Saved entries:
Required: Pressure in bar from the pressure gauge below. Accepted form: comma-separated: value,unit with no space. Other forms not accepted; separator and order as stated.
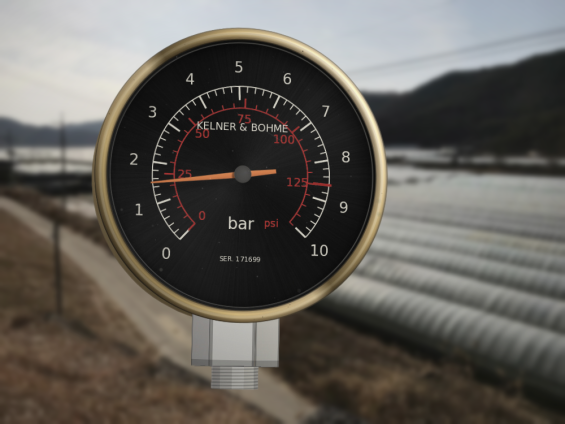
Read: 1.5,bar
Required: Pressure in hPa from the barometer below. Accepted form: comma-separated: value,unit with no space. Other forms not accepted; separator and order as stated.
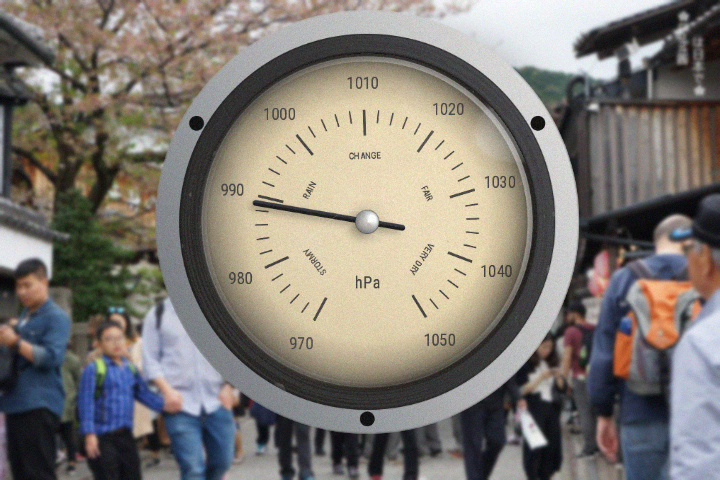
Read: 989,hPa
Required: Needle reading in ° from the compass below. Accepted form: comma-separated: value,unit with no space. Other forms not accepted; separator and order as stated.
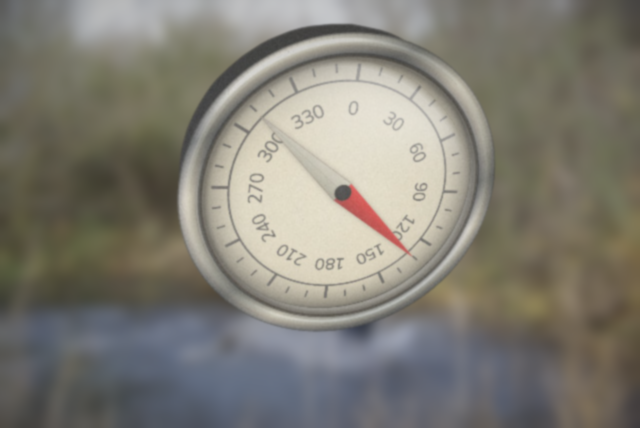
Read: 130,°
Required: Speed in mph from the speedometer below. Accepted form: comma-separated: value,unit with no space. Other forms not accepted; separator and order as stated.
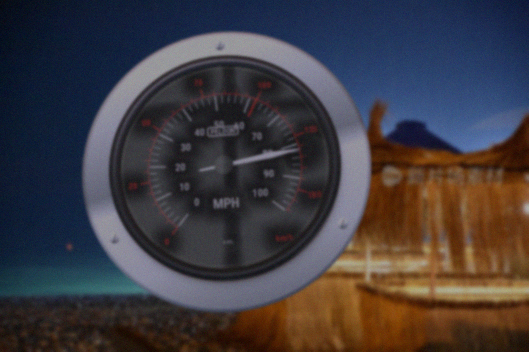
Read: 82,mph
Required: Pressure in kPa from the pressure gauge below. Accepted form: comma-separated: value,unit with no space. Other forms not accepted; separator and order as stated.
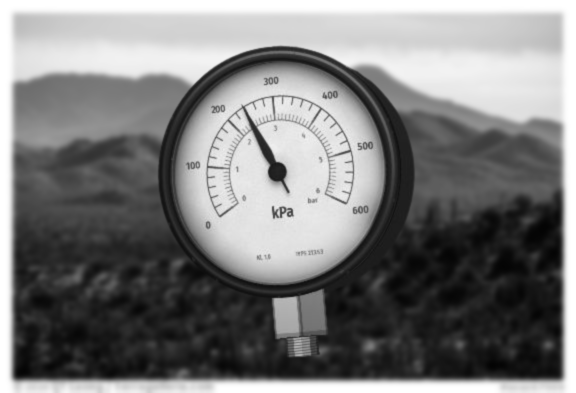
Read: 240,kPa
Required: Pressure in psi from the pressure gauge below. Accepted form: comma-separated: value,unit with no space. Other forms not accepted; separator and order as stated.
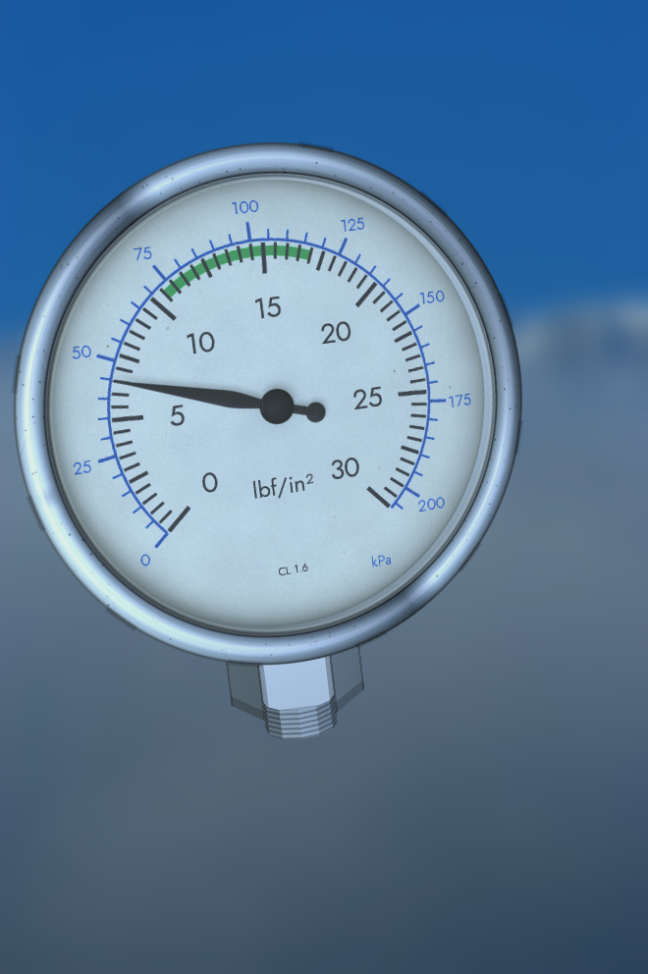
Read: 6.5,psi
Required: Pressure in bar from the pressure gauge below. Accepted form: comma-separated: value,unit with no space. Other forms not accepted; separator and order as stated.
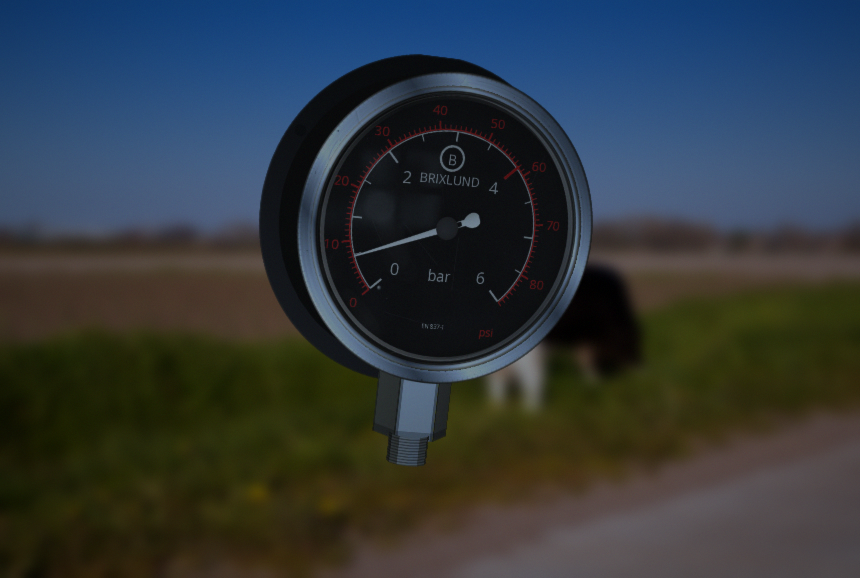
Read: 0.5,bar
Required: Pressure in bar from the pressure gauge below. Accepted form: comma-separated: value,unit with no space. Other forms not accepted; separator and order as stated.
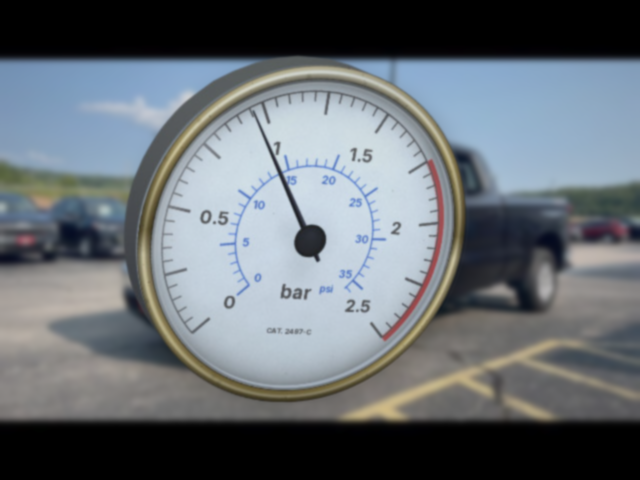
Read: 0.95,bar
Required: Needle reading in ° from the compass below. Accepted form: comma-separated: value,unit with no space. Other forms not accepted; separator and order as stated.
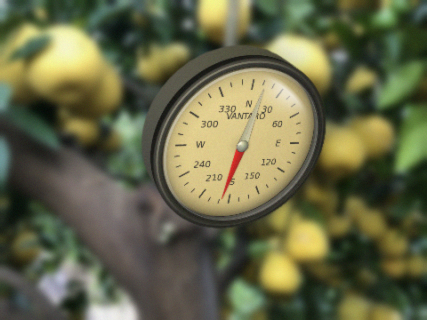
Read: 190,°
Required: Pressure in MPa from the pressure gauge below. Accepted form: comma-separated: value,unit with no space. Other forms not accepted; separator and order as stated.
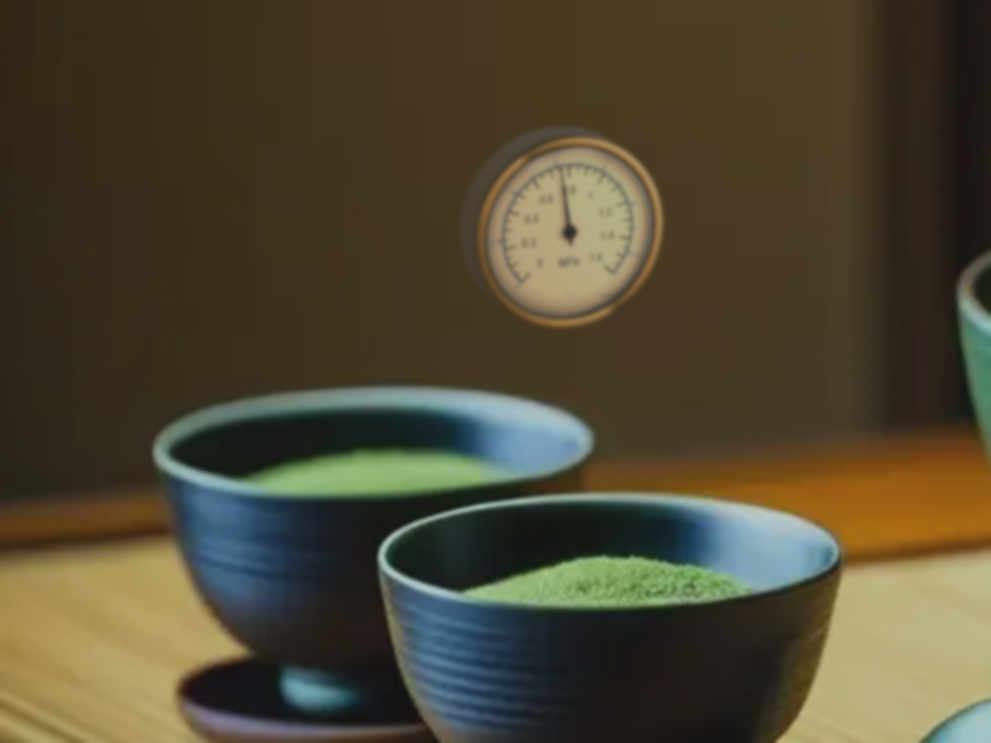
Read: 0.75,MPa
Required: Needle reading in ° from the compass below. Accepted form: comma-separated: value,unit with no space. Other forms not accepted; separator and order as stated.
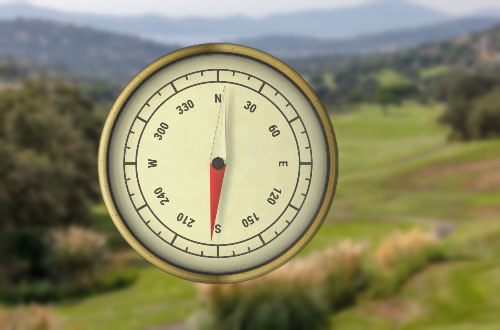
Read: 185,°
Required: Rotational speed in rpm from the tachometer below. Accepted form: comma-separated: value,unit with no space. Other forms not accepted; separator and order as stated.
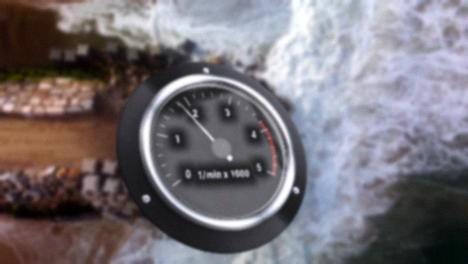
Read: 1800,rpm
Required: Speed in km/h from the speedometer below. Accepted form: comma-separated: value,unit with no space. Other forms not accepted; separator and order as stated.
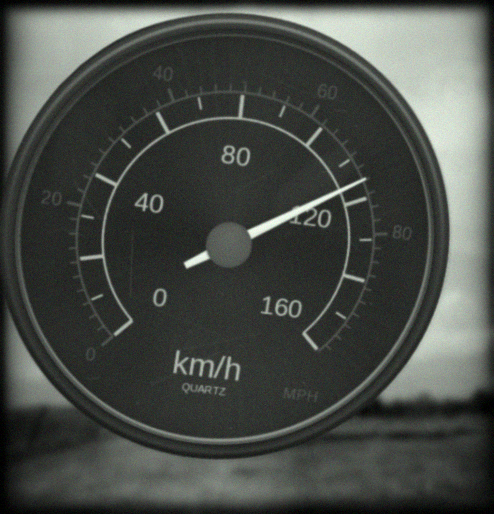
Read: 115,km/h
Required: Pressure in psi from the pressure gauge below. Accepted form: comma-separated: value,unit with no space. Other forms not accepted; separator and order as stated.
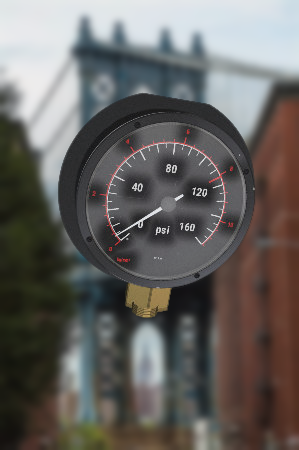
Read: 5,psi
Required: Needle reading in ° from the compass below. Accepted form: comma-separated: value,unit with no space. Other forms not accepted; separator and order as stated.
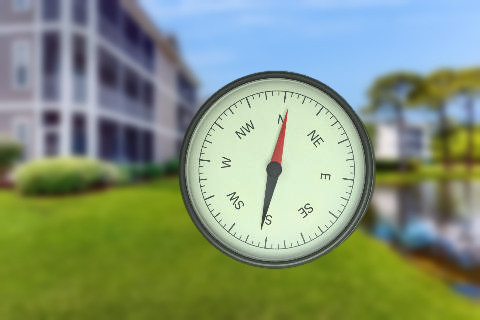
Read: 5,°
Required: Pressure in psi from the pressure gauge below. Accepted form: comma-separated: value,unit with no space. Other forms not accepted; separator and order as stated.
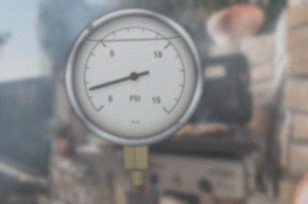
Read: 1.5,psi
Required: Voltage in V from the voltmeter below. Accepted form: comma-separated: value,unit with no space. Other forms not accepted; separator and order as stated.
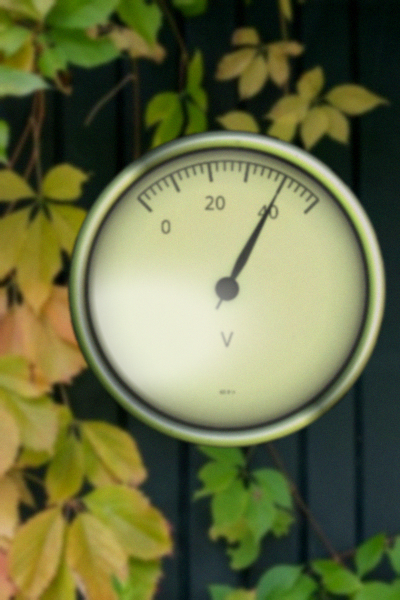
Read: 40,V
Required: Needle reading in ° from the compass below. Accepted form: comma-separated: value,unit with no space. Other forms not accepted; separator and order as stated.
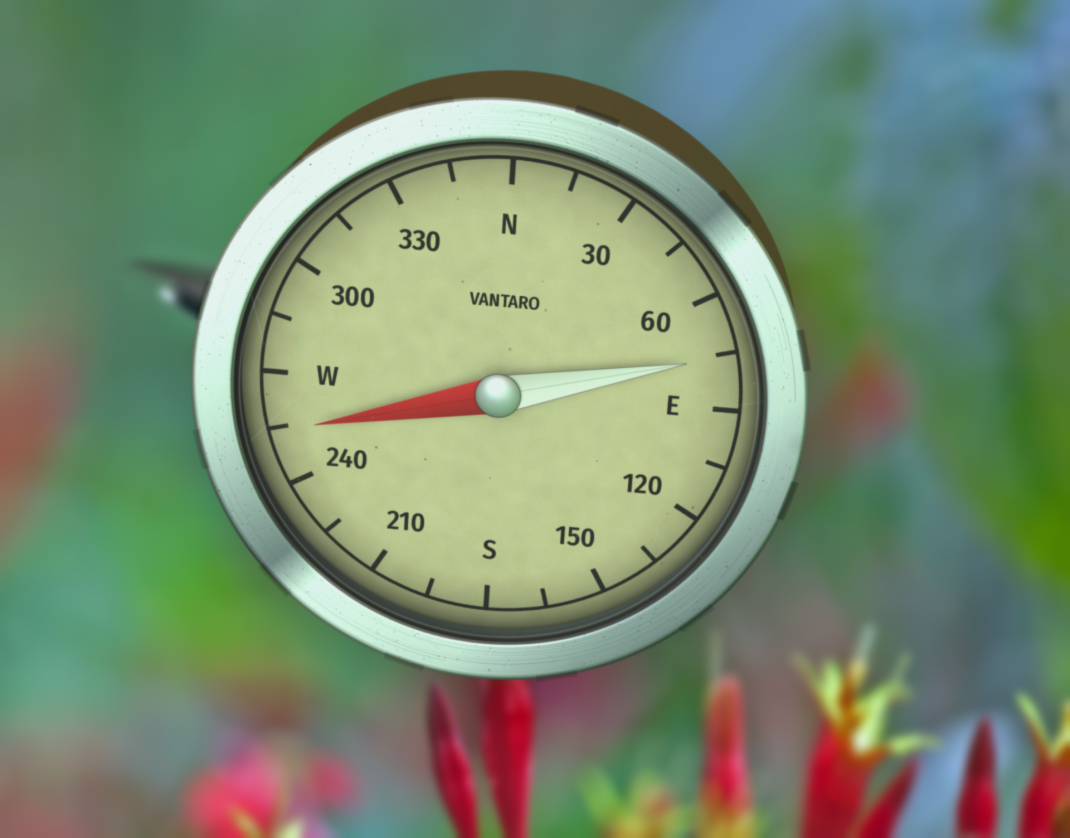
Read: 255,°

What to produce: Present the material above as a numbered list, with one line per item and no blank lines. Omit the pictures from your answer.

Task solution:
1. Required: Pressure in bar from the pressure gauge below. Accepted form: comma-separated: value,unit with no space. Other forms not accepted; separator and order as stated.
2. Read: 1.5,bar
3. Required: Pressure in hPa from the barometer below. Accepted form: comma-separated: value,unit with no space. Other forms not accepted; separator and order as stated.
4. Read: 989,hPa
5. Required: Needle reading in ° from the compass below. Accepted form: comma-separated: value,unit with no space. Other forms not accepted; separator and order as stated.
6. Read: 130,°
7. Required: Speed in mph from the speedometer below. Accepted form: comma-separated: value,unit with no space. Other forms not accepted; separator and order as stated.
8. Read: 82,mph
9. Required: Pressure in kPa from the pressure gauge below. Accepted form: comma-separated: value,unit with no space. Other forms not accepted; separator and order as stated.
10. Read: 240,kPa
11. Required: Pressure in psi from the pressure gauge below. Accepted form: comma-separated: value,unit with no space. Other forms not accepted; separator and order as stated.
12. Read: 6.5,psi
13. Required: Pressure in bar from the pressure gauge below. Accepted form: comma-separated: value,unit with no space. Other forms not accepted; separator and order as stated.
14. Read: 0.5,bar
15. Required: Pressure in bar from the pressure gauge below. Accepted form: comma-separated: value,unit with no space. Other forms not accepted; separator and order as stated.
16. Read: 0.95,bar
17. Required: Needle reading in ° from the compass below. Accepted form: comma-separated: value,unit with no space. Other forms not accepted; separator and order as stated.
18. Read: 190,°
19. Required: Pressure in MPa from the pressure gauge below. Accepted form: comma-separated: value,unit with no space. Other forms not accepted; separator and order as stated.
20. Read: 0.75,MPa
21. Required: Needle reading in ° from the compass below. Accepted form: comma-separated: value,unit with no space. Other forms not accepted; separator and order as stated.
22. Read: 185,°
23. Required: Rotational speed in rpm from the tachometer below. Accepted form: comma-separated: value,unit with no space. Other forms not accepted; separator and order as stated.
24. Read: 1800,rpm
25. Required: Speed in km/h from the speedometer below. Accepted form: comma-separated: value,unit with no space. Other forms not accepted; separator and order as stated.
26. Read: 115,km/h
27. Required: Pressure in psi from the pressure gauge below. Accepted form: comma-separated: value,unit with no space. Other forms not accepted; separator and order as stated.
28. Read: 5,psi
29. Required: Needle reading in ° from the compass below. Accepted form: comma-separated: value,unit with no space. Other forms not accepted; separator and order as stated.
30. Read: 5,°
31. Required: Pressure in psi from the pressure gauge below. Accepted form: comma-separated: value,unit with no space. Other forms not accepted; separator and order as stated.
32. Read: 1.5,psi
33. Required: Voltage in V from the voltmeter below. Accepted form: comma-separated: value,unit with no space. Other forms not accepted; separator and order as stated.
34. Read: 40,V
35. Required: Needle reading in ° from the compass below. Accepted form: comma-separated: value,unit with no space. Other forms not accepted; separator and order as stated.
36. Read: 255,°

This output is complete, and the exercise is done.